Un tribunal géorgien a condamné Zurab Menteshashvili, 61 ans, à neuf mois de prison pour avoir bloqué une route lors d’une manifestation antigouvernementale.
Selon Publiquele juge Nino Galustashvili a condamné Menteshashvili vendredi. Compte tenu de la durée de sa détention depuis novembre 2025, Menteshashvili devrait être libéré dans deux mois.
« J’aime ma patrie, je ferai tout pour elle, et si c’était un crime, je ne le savais pas », a déclaré Menteshashvili devant le tribunal, selon Publique.
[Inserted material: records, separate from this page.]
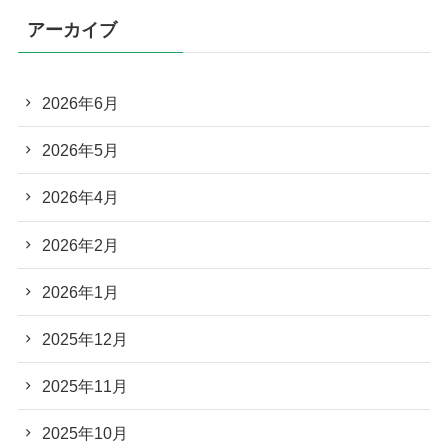
アーカイブ
2026年6月
2026年5月
2026年4月
2026年2月
2026年1月
2025年12月
2025年11月
2025年10月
Je suis là et je ne peux rien faire d’autre, arrête-moi pour la quatrième fois si tu veux’,
Menteshashvili a été le premier manifestant géorgien à être accusé pénalement d’avoir « bloqué la route à plusieurs reprises » lors de manifestations.
En octobre, le Parlement géorgien, entièrement contrôlé par le parti au pouvoir Rêve Géorgien et ses groupes satellites, a accéléré des amendements législatifs introduisant des peines plus sévères dans plusieurs cas, notamment se couvrir le visage lors d’une manifestation (avec un masque ou tout autre moyen) ; possession de gaz lacrymogènes, d’agents neurotoxiques ou de substances toxiques lors d’une manifestation ; et bloquer partiellement ou totalement une route si la police décide que cela n’est pas nécessaire en fonction du nombre de manifestants.
Dans tous ces cas, les primo-infractions seront passibles d’une détention administrative pouvant aller jusqu’à 15 jours, qui n’était auparavant qu’une mesure alternative à l’amende. Les récidives seront considérées comme des actes criminels, passibles d’une peine d’emprisonnement pouvant aller jusqu’à un an, et les récidives ultérieures, passibles d’une peine pouvant aller jusqu’à deux ans.